▶ [THE TASK]: Repeat the listing exactly, line by line, and leave the pictures behind.

▶ [INFORMATION]:
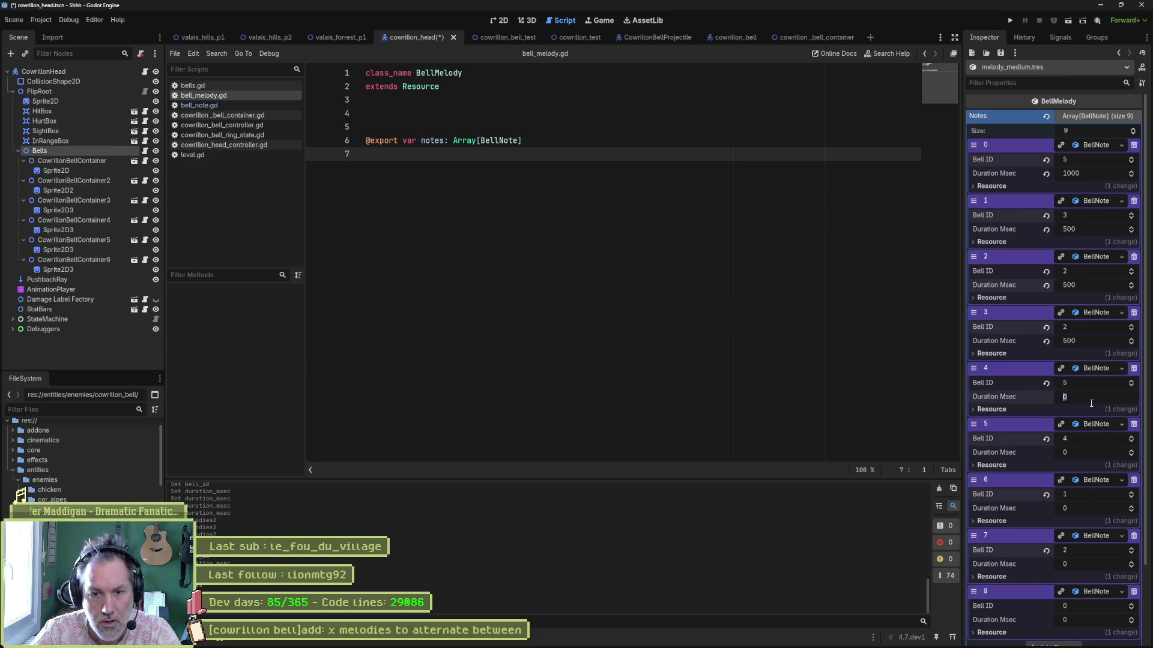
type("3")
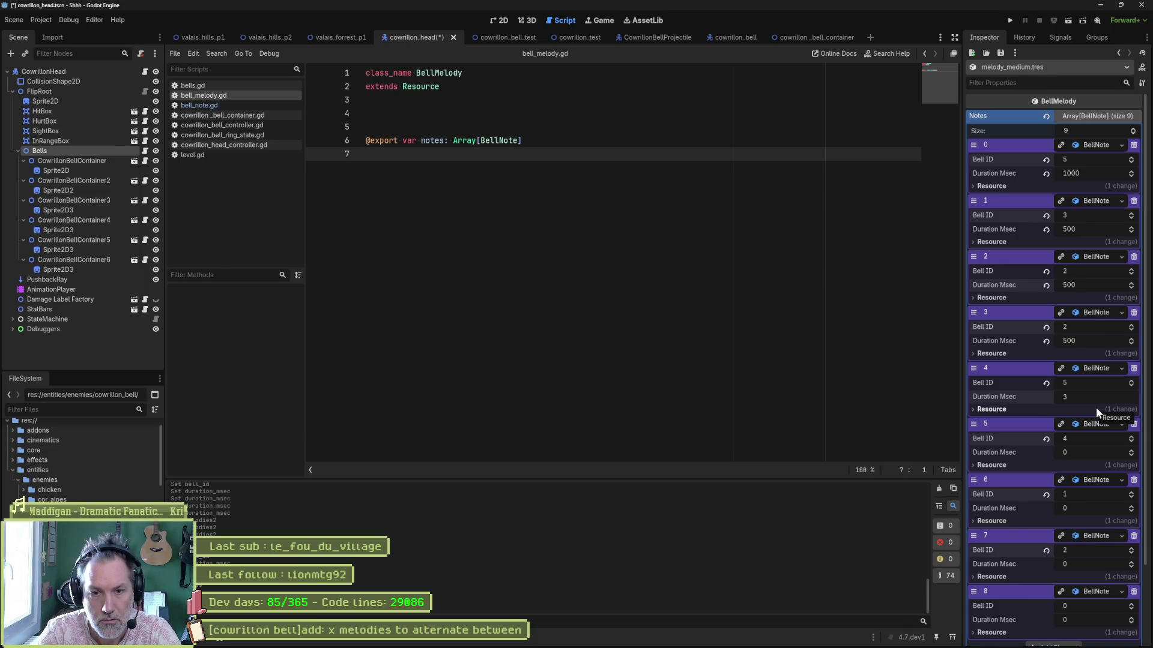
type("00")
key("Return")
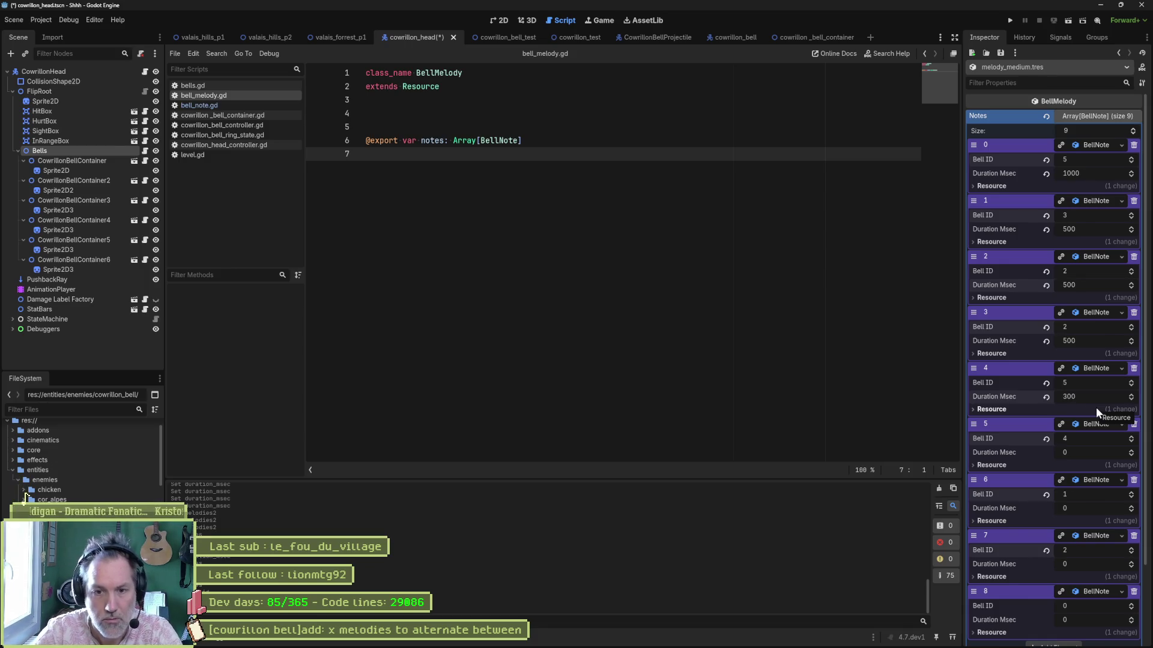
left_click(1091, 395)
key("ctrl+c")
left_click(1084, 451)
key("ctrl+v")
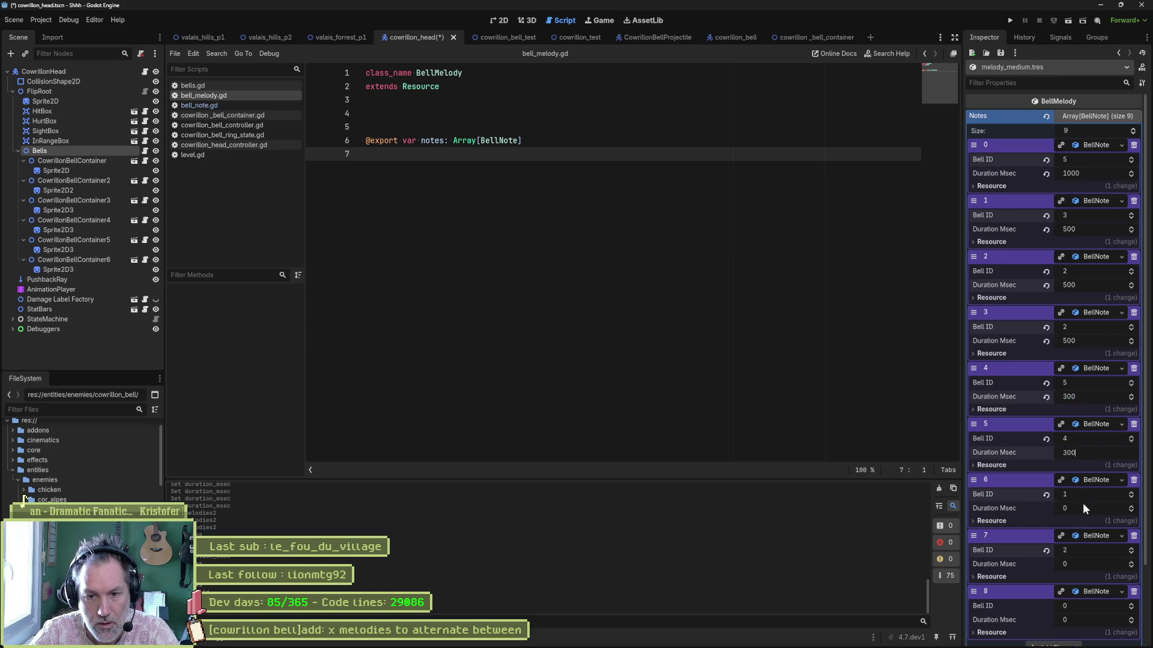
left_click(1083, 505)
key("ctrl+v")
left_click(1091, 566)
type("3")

▶ [OUTPUT BELOW]:
type("3")
type("00")
key("Return")
left_click(1091, 395)
key("ctrl+c")
left_click(1084, 451)
key("ctrl+v")
left_click(1083, 505)
key("ctrl+v")
left_click(1091, 566)
type("3")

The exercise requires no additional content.